Bugün 37 yaşımı bitirdim. Mutluluk, üzüntü, başarı, hayalkırıklığı, gurur, pişmanlık, acı, haz duygularıyla beraber inişler ve çıkışlarla dolu bir yarı ömür.
.
2 yıl öncesine kadar hayatımın büyük bir bölümü şikayet, geri kalanı da isyan etmekle geçmiştir😊 Henüz 6-7 yaşlarındayken ilk hayalkırıklıklarımdan birini mahalle maçlarında abiler beni zorla kaleci yapmak istekleri zaman yaşamıştım. O zamanlar benim için dünyanın en önemli sorunuydu bu ve kimse beni anlamak istemiyor diye herkese çok kızıyordum.
.
Sonradan geçen yıllar ve değişen ihtiyaçlarla beraber aynı duygular format değiştirerek varlığını korudu. Kimi yaşlarımda okulda aldığım notlar ve sınavlar dünyanın en büyük sorunuyken başka zamanlarda sevgi(li) problemleri, arkadaş/aile kavgaları, ‘ne olacak bu memleketin hali’ kaygıları beni aynı kötümser duyguların içine zaman zaman soktu.
.
Artık 37 yaşındayım. 35 senede gelemediğim ve belki de 2 sene önce kaza geçirmesem bir 35 sene daha gelemeyeceğim bir noktadayım.

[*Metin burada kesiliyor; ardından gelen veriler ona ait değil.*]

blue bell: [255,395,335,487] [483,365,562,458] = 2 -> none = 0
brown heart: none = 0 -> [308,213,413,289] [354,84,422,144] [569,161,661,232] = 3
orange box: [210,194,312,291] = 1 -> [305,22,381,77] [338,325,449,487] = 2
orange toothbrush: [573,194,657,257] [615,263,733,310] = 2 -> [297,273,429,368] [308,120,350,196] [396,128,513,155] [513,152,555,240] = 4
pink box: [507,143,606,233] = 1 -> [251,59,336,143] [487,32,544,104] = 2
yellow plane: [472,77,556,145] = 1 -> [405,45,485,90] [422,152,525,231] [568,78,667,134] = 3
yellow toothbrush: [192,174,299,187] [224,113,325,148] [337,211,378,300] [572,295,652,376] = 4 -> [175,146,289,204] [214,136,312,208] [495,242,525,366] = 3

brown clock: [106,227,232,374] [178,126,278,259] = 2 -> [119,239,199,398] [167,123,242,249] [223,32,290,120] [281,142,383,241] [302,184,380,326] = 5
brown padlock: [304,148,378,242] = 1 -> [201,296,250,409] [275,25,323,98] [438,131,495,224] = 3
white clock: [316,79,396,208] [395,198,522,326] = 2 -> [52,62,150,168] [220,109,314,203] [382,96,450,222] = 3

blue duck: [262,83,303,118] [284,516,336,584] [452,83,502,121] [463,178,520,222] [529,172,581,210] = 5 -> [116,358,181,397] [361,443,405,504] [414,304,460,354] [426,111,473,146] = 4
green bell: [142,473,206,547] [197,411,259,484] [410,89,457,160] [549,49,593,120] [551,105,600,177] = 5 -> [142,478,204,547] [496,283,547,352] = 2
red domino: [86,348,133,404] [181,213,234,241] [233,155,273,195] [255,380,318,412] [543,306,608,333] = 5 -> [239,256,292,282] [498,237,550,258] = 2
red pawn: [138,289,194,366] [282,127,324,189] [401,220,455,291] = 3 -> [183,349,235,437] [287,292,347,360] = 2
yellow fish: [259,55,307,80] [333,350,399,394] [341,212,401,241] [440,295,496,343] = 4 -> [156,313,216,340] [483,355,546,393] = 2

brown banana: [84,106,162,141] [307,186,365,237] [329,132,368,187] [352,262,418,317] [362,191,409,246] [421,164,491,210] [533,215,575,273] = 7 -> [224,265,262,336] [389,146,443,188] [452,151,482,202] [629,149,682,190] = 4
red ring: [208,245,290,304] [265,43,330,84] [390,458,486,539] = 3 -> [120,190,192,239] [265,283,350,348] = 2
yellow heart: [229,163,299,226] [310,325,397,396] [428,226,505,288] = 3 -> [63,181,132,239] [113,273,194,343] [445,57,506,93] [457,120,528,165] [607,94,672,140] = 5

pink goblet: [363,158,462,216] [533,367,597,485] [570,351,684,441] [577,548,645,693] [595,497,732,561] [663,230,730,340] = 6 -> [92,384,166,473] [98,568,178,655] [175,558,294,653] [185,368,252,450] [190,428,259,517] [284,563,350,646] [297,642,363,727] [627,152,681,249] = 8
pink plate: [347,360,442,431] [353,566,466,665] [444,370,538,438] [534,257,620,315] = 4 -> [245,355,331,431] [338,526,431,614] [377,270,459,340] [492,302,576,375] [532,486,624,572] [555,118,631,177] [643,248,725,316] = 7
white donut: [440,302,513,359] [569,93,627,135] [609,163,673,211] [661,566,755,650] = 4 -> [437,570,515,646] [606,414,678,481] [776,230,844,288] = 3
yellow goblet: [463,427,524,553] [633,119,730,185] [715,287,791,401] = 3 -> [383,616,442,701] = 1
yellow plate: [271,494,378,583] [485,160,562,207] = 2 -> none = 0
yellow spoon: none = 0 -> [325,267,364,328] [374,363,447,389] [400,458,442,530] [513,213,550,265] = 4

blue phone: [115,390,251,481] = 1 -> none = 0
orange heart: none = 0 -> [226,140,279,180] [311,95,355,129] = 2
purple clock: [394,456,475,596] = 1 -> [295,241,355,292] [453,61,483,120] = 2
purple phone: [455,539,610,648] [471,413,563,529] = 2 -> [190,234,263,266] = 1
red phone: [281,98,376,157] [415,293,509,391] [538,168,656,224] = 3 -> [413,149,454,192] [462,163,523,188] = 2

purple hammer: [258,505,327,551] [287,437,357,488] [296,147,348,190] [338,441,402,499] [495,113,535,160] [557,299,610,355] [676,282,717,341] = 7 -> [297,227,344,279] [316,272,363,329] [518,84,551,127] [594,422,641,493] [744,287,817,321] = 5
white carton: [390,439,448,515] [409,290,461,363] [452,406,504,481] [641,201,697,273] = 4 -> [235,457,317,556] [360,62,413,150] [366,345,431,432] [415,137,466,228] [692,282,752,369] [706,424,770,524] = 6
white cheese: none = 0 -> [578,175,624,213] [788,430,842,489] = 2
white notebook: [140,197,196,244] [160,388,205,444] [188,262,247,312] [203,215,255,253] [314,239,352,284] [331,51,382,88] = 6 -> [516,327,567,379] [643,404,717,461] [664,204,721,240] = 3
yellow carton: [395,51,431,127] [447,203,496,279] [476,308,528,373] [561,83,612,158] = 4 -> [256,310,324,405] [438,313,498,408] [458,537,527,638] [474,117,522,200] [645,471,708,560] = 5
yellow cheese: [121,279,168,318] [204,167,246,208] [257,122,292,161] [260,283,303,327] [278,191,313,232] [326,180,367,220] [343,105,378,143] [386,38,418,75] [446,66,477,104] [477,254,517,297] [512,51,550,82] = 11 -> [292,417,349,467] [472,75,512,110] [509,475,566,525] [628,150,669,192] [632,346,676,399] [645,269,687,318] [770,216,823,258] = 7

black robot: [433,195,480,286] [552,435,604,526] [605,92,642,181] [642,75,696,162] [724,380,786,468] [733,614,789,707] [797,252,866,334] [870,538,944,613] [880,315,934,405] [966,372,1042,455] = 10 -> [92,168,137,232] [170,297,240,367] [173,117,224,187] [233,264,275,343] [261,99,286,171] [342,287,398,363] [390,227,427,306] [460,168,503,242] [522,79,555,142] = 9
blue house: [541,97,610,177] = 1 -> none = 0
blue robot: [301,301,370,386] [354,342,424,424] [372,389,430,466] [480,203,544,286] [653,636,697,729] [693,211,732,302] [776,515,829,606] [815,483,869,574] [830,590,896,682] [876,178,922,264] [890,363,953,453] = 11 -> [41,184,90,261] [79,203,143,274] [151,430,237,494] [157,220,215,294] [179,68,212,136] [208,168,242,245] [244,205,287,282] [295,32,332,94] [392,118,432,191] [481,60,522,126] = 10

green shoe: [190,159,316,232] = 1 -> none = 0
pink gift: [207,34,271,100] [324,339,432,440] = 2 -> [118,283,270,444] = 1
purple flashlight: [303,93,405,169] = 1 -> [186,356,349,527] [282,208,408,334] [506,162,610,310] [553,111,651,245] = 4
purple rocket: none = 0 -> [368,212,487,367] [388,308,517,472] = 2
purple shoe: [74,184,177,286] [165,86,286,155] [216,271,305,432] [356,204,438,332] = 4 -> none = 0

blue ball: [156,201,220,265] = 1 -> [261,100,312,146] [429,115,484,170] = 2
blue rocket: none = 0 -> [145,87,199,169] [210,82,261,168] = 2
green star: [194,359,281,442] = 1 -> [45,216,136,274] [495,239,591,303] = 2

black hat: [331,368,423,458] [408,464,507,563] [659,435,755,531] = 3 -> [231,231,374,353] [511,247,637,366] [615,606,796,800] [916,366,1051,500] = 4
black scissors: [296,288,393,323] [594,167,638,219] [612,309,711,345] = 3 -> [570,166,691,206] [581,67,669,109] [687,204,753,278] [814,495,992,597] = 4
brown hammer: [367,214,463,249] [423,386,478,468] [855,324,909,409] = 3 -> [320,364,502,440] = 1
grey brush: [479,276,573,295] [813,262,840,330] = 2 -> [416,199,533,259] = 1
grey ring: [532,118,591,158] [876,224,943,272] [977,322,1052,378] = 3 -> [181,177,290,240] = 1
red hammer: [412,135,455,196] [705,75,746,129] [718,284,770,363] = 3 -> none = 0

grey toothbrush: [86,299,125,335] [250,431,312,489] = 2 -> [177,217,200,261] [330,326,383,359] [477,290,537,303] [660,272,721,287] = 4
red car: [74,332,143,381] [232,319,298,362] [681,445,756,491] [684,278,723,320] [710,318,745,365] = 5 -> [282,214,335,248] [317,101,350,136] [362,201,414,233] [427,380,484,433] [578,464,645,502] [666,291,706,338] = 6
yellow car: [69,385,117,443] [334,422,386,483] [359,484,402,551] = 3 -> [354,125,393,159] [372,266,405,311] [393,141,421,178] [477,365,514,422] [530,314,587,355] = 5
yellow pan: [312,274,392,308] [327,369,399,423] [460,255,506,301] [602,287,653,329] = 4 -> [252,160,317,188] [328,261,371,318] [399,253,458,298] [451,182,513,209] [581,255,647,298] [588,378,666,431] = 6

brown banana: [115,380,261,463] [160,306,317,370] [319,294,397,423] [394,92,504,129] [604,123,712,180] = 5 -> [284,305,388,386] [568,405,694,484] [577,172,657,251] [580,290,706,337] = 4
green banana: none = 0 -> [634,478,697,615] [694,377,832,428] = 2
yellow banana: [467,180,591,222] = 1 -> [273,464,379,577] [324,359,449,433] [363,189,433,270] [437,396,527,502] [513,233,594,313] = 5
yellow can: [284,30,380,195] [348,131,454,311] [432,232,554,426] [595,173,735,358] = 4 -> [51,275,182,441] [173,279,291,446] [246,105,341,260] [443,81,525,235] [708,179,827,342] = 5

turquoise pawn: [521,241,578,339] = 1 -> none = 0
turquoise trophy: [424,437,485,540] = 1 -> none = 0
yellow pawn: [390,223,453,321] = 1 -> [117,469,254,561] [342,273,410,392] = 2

Yarı aksak bacaklarım ve düzelmeyen sinir hasarıma rağmen, ayaklarımın üzerinde sapasağlam duruyorum ve hiç olmadığım kadar güçlü hissediyorum. Çocukluğumun ilk hayalkırıklıklarından beri yaşamış olduğum acı/tatlı her bir tecrübe ve hayatıma iyi/kötü anlamda girmiş olan her bir kişi için ‘İyi ki’ ile başlayan cümleler kuruyorum ve pişmanlıkları hayatımdan uzaklaştırıyorum. Beklentilerden uzak olmak, kendi öz benliğime dönerek potansiyelime odaklanmak ve her şeyi olduğu gibi kabul etmek herhalde şu anki ruh halimi yaratan en önemli unsurlar.
.
Diğer bir deyişle artık hayatıma bir anlam vermeye çalışmayı bıraktım. Sizin için hayatın anlamı haline getirdiğiniz şeyleri düşünün, ulaşamamak bir hayalkırıklığı yaratıyorsa ulaştıktan sonra kaybetmek hayalkırıklıklarını katbekat artırıyor. Yapabileceğimiz tek şey var diyor Albert Camus Absürdizm adlı felsefe akımında: ‘Hayatımıza anlam veren şeyleri aramayı bırakarak zihniyetimizden asaleti eksik etmemek ve itina ile anı yaşamaya odaklanmak’…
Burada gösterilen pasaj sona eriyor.